TEXTO DE REFERÊNCIA:
O que é nadar?

Afinal de contas, o que é nadar?

Se você é professor de natação eu acredito que essa é uma pergunta muito fácil de ser respondida. Mas ao mesmo tempo que ela é fácil, é um pouco ardilosa.

Sabe por quê? Porque o seu entendimento do que é saber nadar direcionará aquilo que você ensina em suas aulas.

Afinal de contas, o que é nadar?

Assim, para que possamos ensinar “o saber nadar” e defender aquilo que ensinamos, precisamos definir o que é isso.

Eu entendo o nadar como a capacidade de se deslocar (submerso ou na superfície) ou de se manter na superfície da água de forma intencional. Para isso, você pode utilizar o movimento dos braços e das pernas – em conjunto ou isoladamente. Você também pode usar o corpo todo, ou parte dele.

Percebam que é uma definição bem ampla se compararmos ao entendimento que geralmente as pessoas têm. E isso é proposital. E é esse entendimento que pauta o meu ensino.

Esse entendimento amplo do que é nadar pauta a minha ação pedagógica. Quando faço o meu planejamento, quando avalio o meu aluno, o momento e as condições de aprendizagens, esse entendimento sempre está presente.

E se você tem outro entendimento?

Por outro lado, se para um professor o saber nadar se refere a utilizar os movimentos corporais próximos aos do Crawl, do Costas, do Peito e do Borboleta – sua prática pedagógica também será pautada também nesse conceito.

REGISTROS FORNECIDOS:
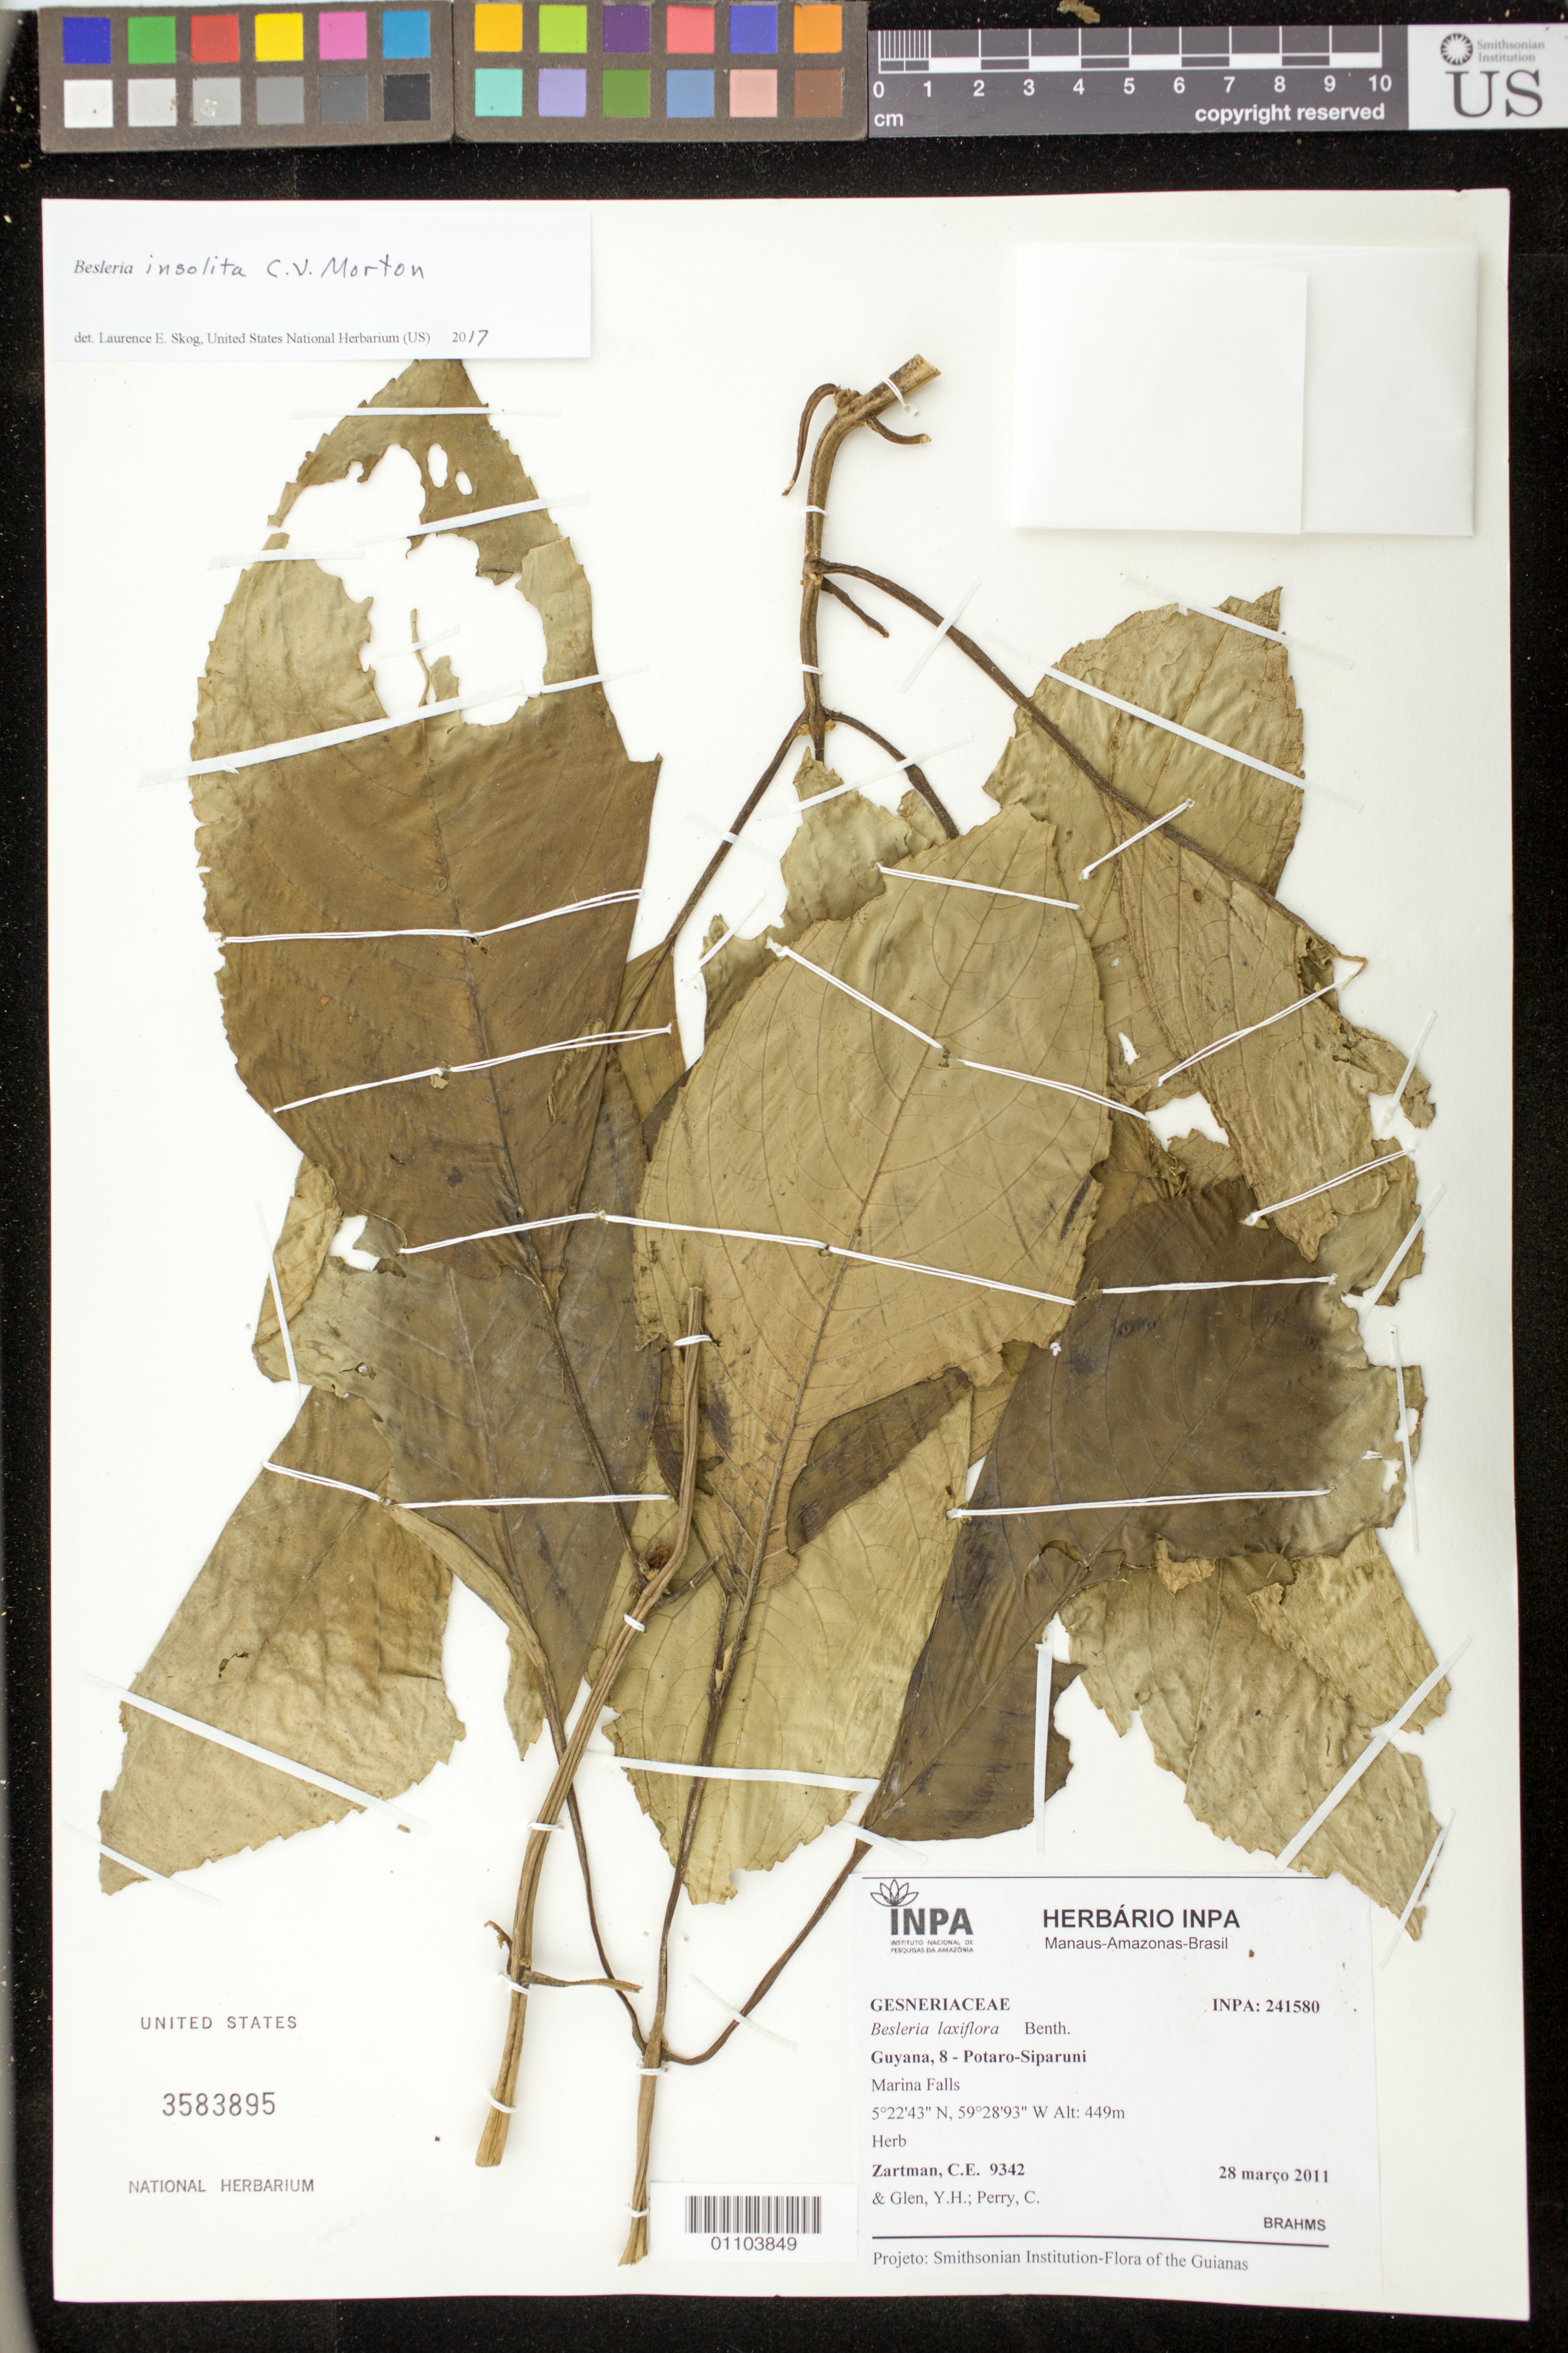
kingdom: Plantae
---
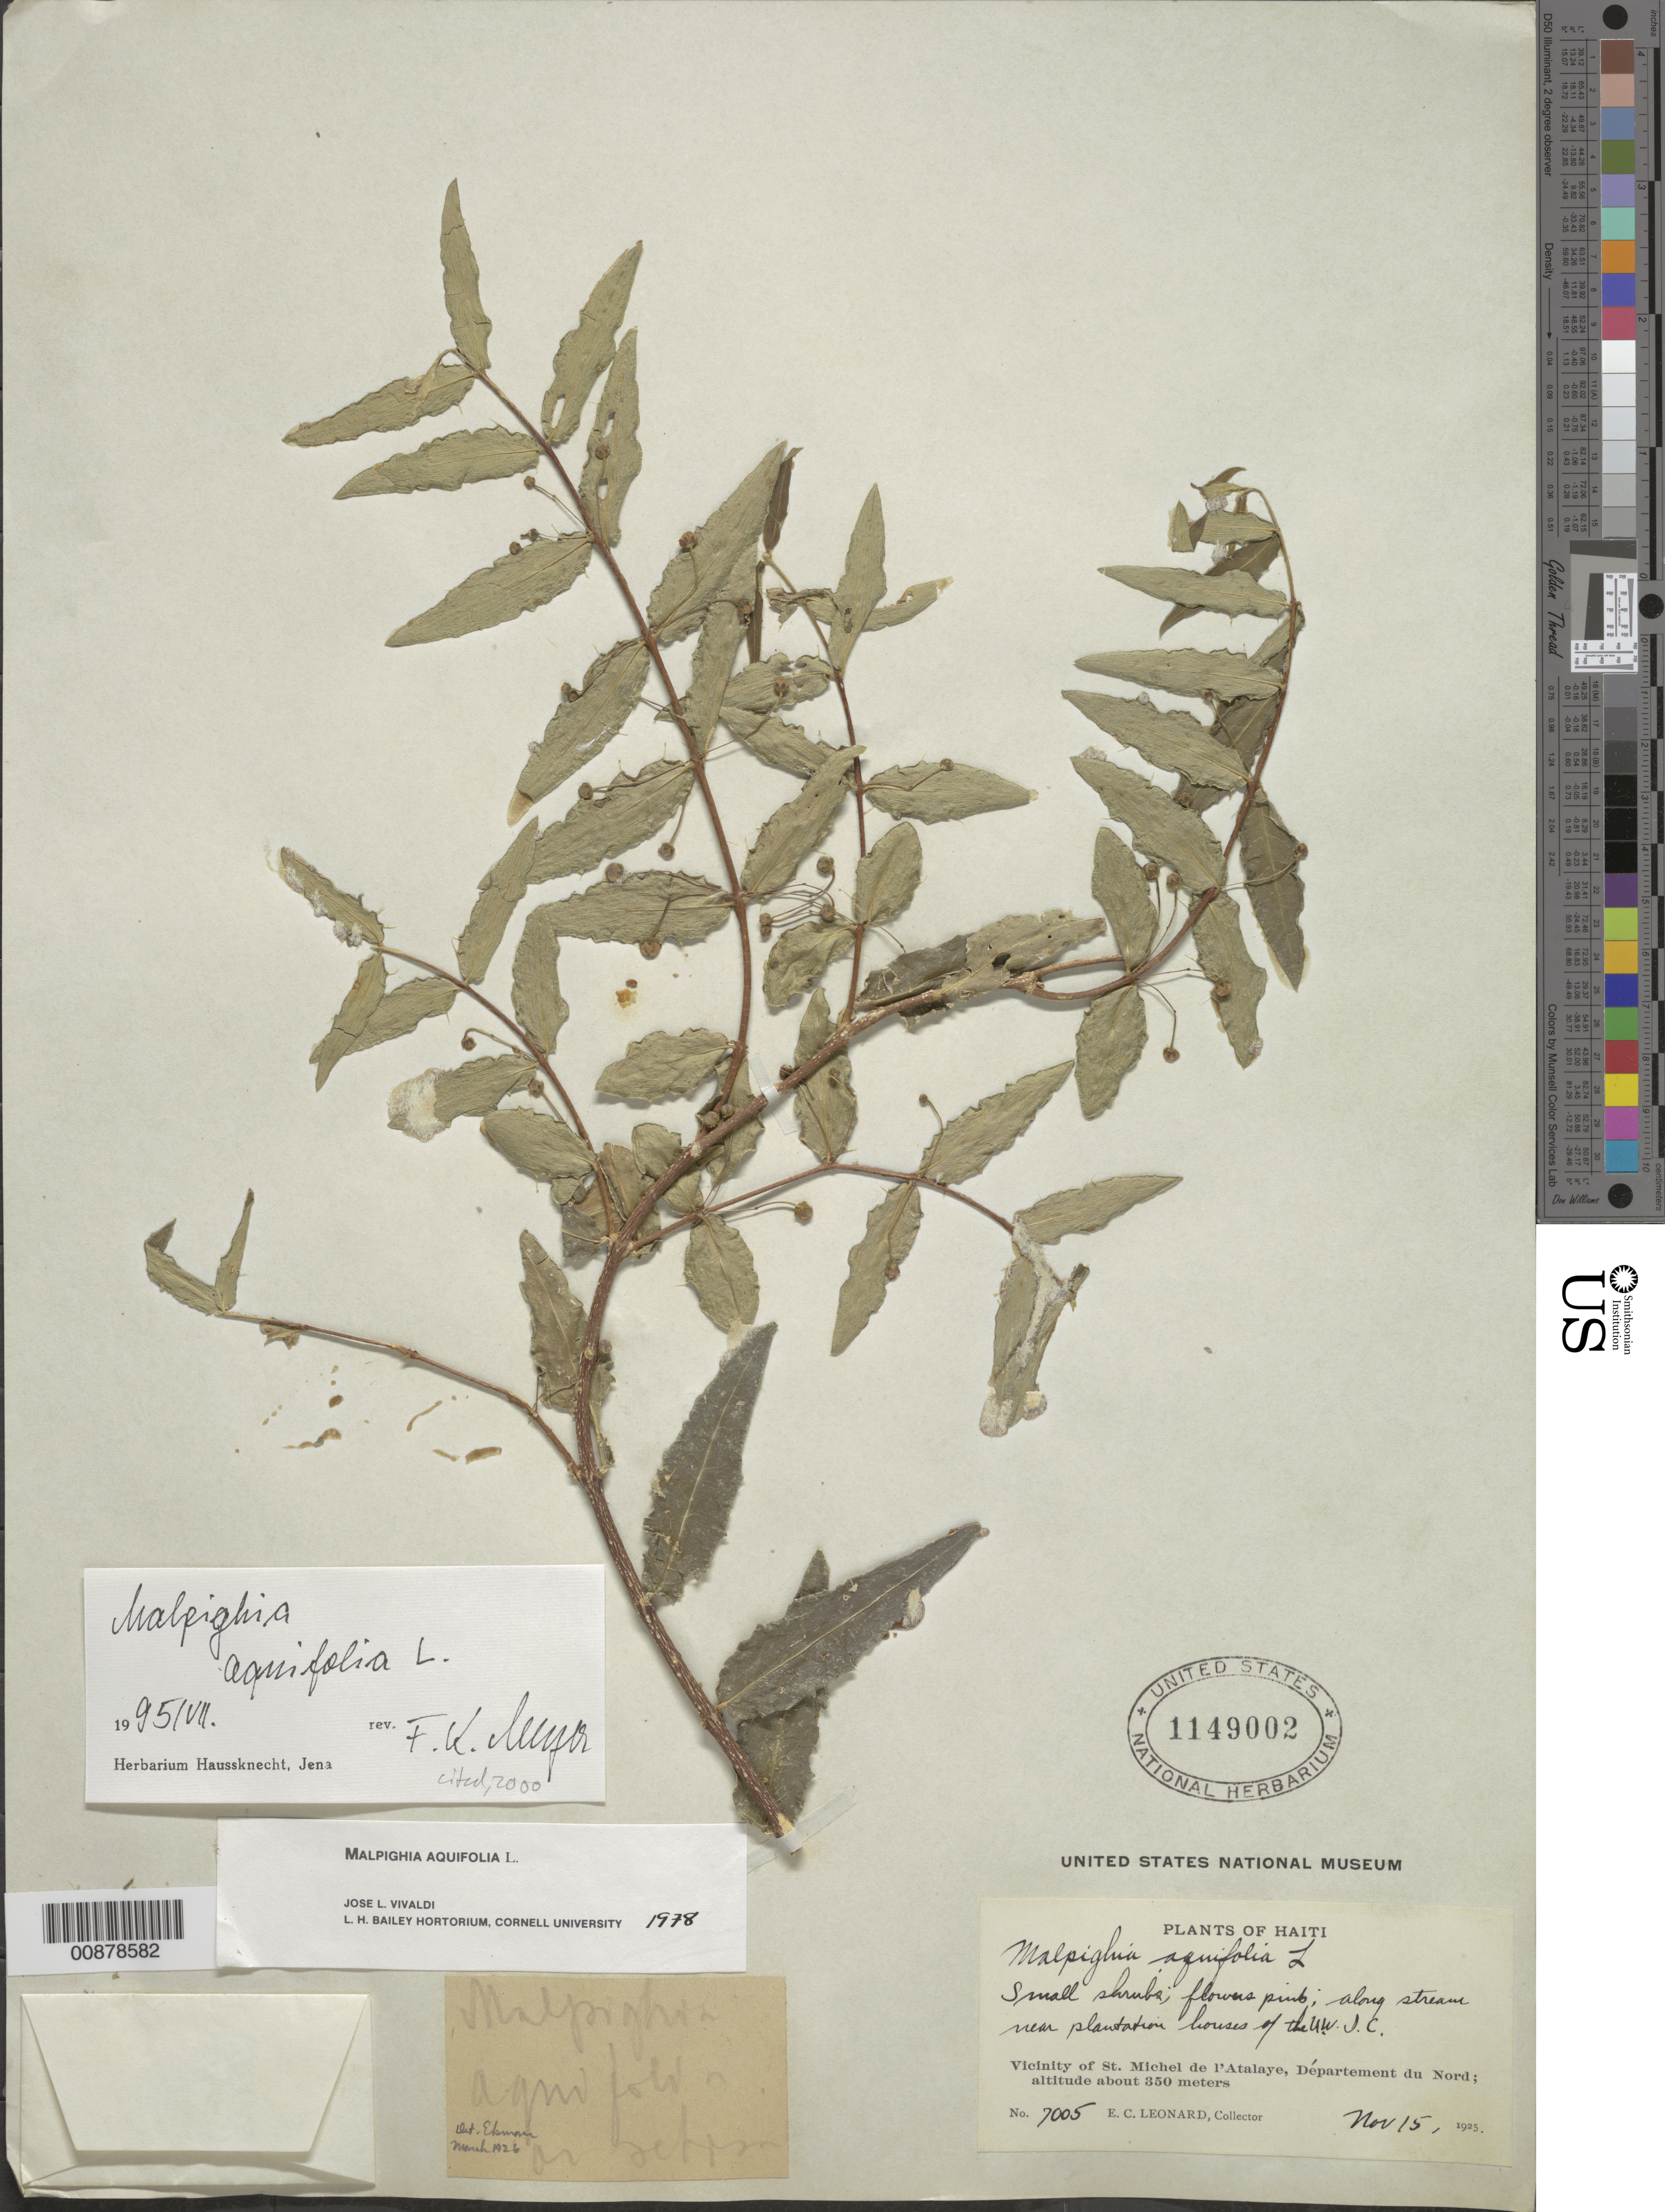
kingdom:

ENUNCIADO DA TAREFA: Copie, do texto sobre o que é nadar, o trecho que começa em "Esse entendimento amplo" e vai até "sempre está presente.", incluindo essas palavras.

RESPOSTA:
Esse entendimento amplo do que é nadar pauta a minha ação pedagógica. Quando faço o meu planejamento, quando avalio o meu aluno, o momento e as condições de aprendizagens, esse entendimento sempre está presente.